# Dove Bark



## DoveSearcher (May 27, 2019)

Daph barked for the first time yesterday...right after he ate from a fresh spray of millet. Freaked me out. Thought he was choking but I don’t think so. Hes getting quite the vocab.


----------



## Garye2 (Mar 30, 2019)

I've never heard of a dove barking but then again my pigeon is purring so anything's possible.


----------



## DoveSearcher (May 27, 2019)

Garye2 said:


> I've never heard of a dove barking but then again my pigeon is purring so anything's possible.

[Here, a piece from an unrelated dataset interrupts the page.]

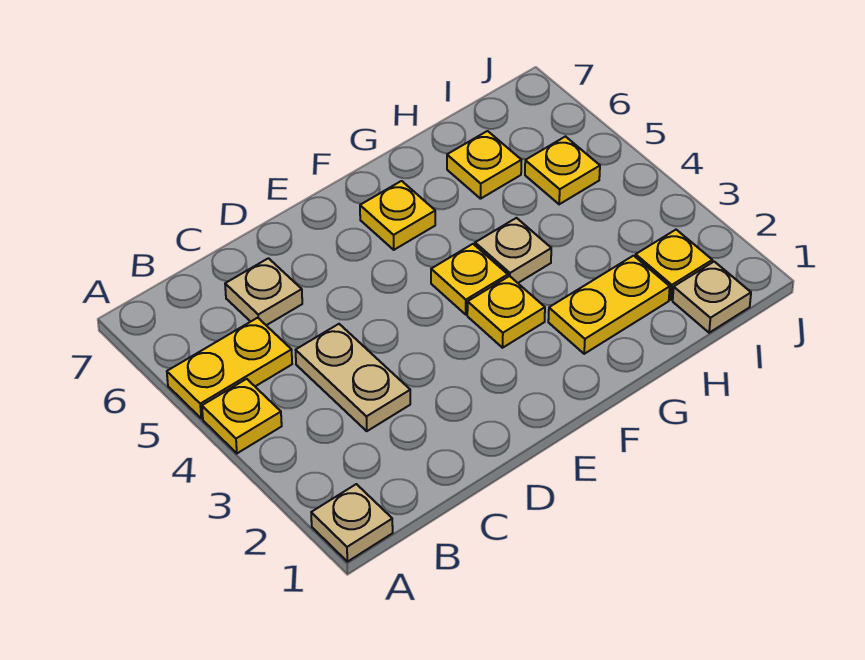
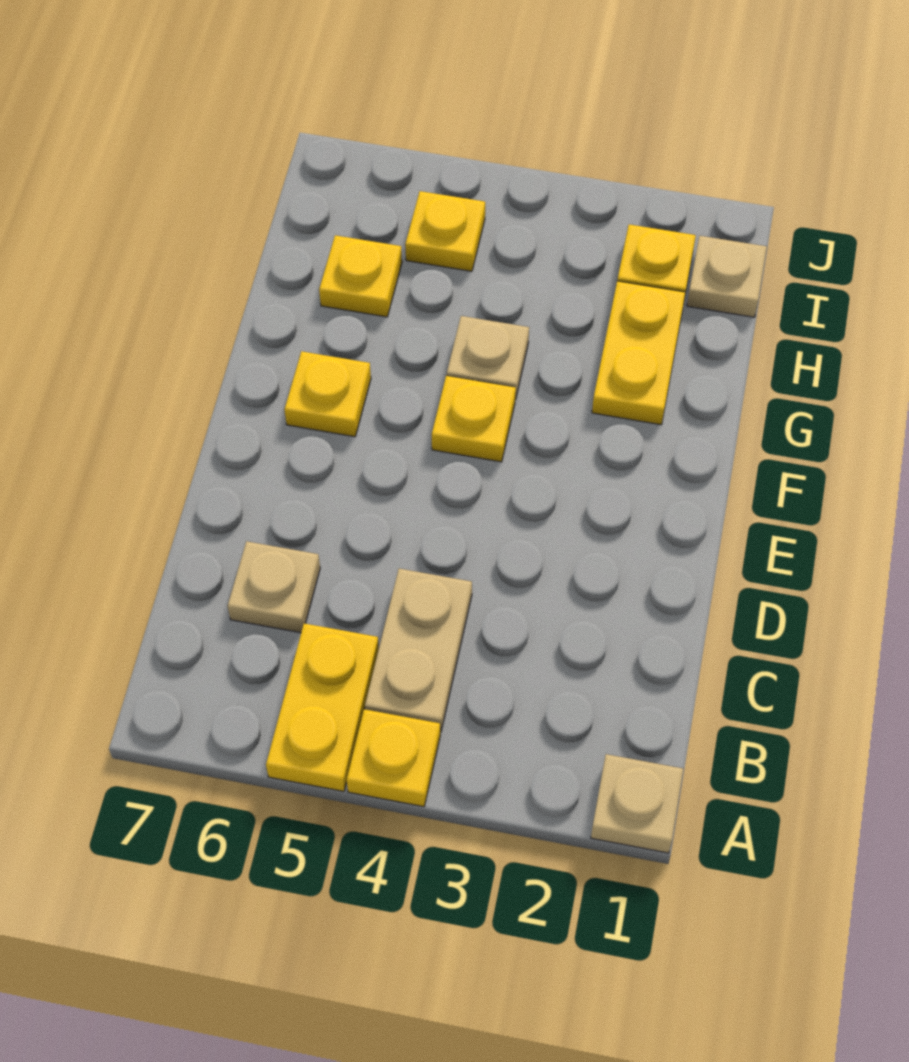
tan plate C3:C4 level 1 -> tan plate B4:C4 level 1
yellow plate F3 level 1 -> none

Mine purs but I call it chortling.


----------



## Garye2 (Mar 30, 2019)

In a way that's what my pigeon sounds like - chortling. I couldn't think of a better name for its sound. It just started doing it lately. I recorded the sound but my recorder puts it in MP4 form and I don't think anyone here would be able to listen to it unless it's in MP3 form. I've got to figure out a way to change it over to MP3.


----------



## beatlemike (Nov 28, 2009)

Hi Gary, I don't know if you remember me or not from the old board but I'm glad you are enjoying your new pigeon. Happy Christmas!


----------



## Garye2 (Mar 30, 2019)

Hey Mike!
Yeah it's me. This little pigeon I found as a squeaker was injured. She's been with me for a while and is doing fine. But she's making a strange purring sound that I've never heard a pigeon make. Nothing serious, just something different. Kinda cute.

As we Yanks say, Merry Christmas to you!


----------



## rudyard (Aug 9, 2016)

They make a ton of noises, the most subtle being their neck feathers when they are stalking something or looking quickly about.

Mine bark when they see a hawk, raven, or cat though the window. Or even if they think they do 

I love it when they purr.


----------



## Garye2 (Mar 30, 2019)

I can always tell when there's a mouse around. My pigeon will grunt and sure enough there is a "SNAP" hours later as a mouse is caught in a mouse trap.

When she's content, she'll flick her tail feathers which I love when she does it because I know she's happy. One time she was given a warm bath and she must've just loved it because all of a sudden she broke out in cooing while soaking.


----------



## LiddyARA (Jul 10, 2012)

DoveSearcher said:


> Daph barked for the first time yesterday...right after he ate from a fresh spray of millet. Freaked me out. Thought he was choking but I don’t think so. Hes getting quite the vocab.


One of my males has been doing this recently and I also thought he was choking. When he kept doing it day after day I thought he was getting sick or something so I googled it. So glad he's ok, he's only about 2 years old.


----------



## tiffy316 (May 21, 2016)

Yeah, they make all kind of cool noises. Cheepy makes an oooooh sound when he calls me. He also grunts when he's happy, and has some variations in his coos that all mean different things. Also, after Spice died last year, Pidgey started moaning when I hold him and preening if he sees me brushing my hair near the cage. He was alone for 5 months and got really attached to me during that time, which is normal. He's got a little neighbor now, so he's happy. She's about a year and a half old now, and she likes to make this little chirping sound like, doot, at random intervals. At first, I thought she was doing it bc her voice was still changing, she was only 6 weeks old when I got her so all she could do was cheep at me, but she kept doing it, so I guess it's just a noise that she likes to mate. None of my other doves had made that noise before, so I thought it was a bit odd at first. Now I just think it's adorable.


----------